PROBLEM STATEMENT:
Every line below that includes the word "Ovary" needs to be copied.

EXERCISE DATA:
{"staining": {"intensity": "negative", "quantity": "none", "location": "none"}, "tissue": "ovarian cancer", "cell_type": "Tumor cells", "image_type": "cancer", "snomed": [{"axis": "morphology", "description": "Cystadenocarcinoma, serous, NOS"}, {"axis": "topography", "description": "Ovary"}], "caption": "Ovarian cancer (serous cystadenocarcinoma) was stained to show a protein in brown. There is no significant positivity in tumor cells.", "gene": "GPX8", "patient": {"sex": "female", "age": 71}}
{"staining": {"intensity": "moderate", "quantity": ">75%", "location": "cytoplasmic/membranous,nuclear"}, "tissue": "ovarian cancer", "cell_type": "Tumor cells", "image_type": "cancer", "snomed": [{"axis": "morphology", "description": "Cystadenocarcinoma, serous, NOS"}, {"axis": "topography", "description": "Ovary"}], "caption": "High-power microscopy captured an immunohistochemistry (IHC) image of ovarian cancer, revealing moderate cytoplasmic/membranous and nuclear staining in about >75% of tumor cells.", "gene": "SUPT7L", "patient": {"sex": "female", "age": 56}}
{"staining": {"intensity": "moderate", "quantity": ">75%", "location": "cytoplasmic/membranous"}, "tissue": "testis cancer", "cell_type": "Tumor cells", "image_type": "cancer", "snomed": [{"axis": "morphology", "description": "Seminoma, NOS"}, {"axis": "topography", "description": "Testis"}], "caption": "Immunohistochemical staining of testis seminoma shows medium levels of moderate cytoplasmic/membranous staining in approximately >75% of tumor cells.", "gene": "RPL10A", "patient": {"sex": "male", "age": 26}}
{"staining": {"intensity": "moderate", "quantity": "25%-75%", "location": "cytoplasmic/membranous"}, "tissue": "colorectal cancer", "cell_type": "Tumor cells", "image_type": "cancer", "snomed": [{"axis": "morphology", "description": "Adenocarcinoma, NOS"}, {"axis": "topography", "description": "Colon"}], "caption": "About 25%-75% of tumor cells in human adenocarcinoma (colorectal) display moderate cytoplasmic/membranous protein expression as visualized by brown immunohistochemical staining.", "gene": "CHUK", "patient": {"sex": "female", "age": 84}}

WRITTEN REPLY:
{"staining": {"intensity": "negative", "quantity": "none", "location": "none"}, "tissue": "ovarian cancer", "cell_type": "Tumor cells", "image_type": "cancer", "snomed": [{"axis": "morphology", "description": "Cystadenocarcinoma, serous, NOS"}, {"axis": "topography", "description": "Ovary"}], "caption": "Ovarian cancer (serous cystadenocarcinoma) was stained to show a protein in brown. There is no significant positivity in tumor cells.", "gene": "GPX8", "patient": {"sex": "female", "age": 71}}
{"staining": {"intensity": "moderate", "quantity": ">75%", "location": "cytoplasmic/membranous,nuclear"}, "tissue": "ovarian cancer", "cell_type": "Tumor cells", "image_type": "cancer", "snomed": [{"axis": "morphology", "description": "Cystadenocarcinoma, serous, NOS"}, {"axis": "topography", "description": "Ovary"}], "caption": "High-power microscopy captured an immunohistochemistry (IHC) image of ovarian cancer, revealing moderate cytoplasmic/membranous and nuclear staining in about >75% of tumor cells.", "gene": "SUPT7L", "patient": {"sex": "female", "age": 56}}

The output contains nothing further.